Ritu: One day there was such a storm that we couldn't shoot… We needed the snow because we wanted the snow and cold weather and then come to the heat of Delhi, to have that contrast in the film. When we went early April last year, we were hoping for snow. But most people said there's no way we can predict. We were really lucky because there hasn't been that kind of snow in 8 years at 15,000 feet. Otherwise you might have to go to 18,000 feet or something. For a small crew like us, that would be really tough.

A review in the Hollywood Reporter pointed that the film hinges on the Buddhist philosophy of action and reaction. The 'dzi bead' that Dolkar's character owns has also been used as a narrative device. Was it a conscious decision to weave these quintessentially Tibetan elements into the plot? 

Tenzing: Absolutely. The guy who wrote that review actually got it spot on. The idea of cause-and-effect, Karma, in the Buddhist sense of the word, was very important in the way I thought of the script. The actions that we take in life sometimes are not of our own choice, but then the repercussions of those actions on other people and the continuing cycle of cause and effect that was something that was an important part of the script. And the Dzi bead is really precious in Tibet, it's the most expensive kind of stone you can buy there.

Besides film festivals, what are your plans in terms of releasing the film?

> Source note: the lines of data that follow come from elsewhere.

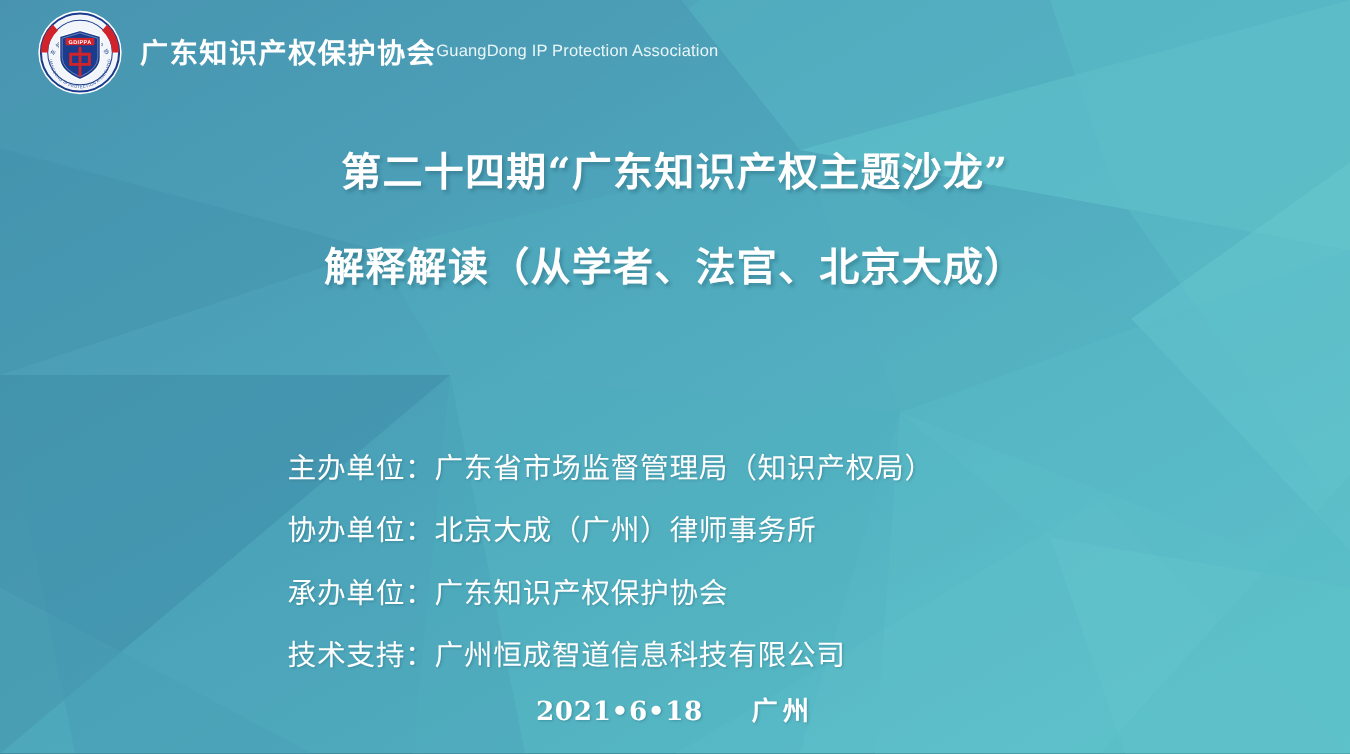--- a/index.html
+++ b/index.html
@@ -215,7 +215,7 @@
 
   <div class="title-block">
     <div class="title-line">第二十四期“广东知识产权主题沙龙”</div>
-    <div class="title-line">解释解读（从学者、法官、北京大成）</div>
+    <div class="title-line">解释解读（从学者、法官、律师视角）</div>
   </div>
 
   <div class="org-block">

Ritu: We want to get to maximum audiences. Right now we are looking at all kinds of channels, talking to all kinds of people, we want to get whatever distribution we can. It's also a time we can't just think theatrical. It's also important that we get the film out to the audiences in India because most people here don't know this story. I think a small theatrical is possible for a film like this in North America, little bit in Europe. It'll premiere in India at the Dharamshala International Film Festival.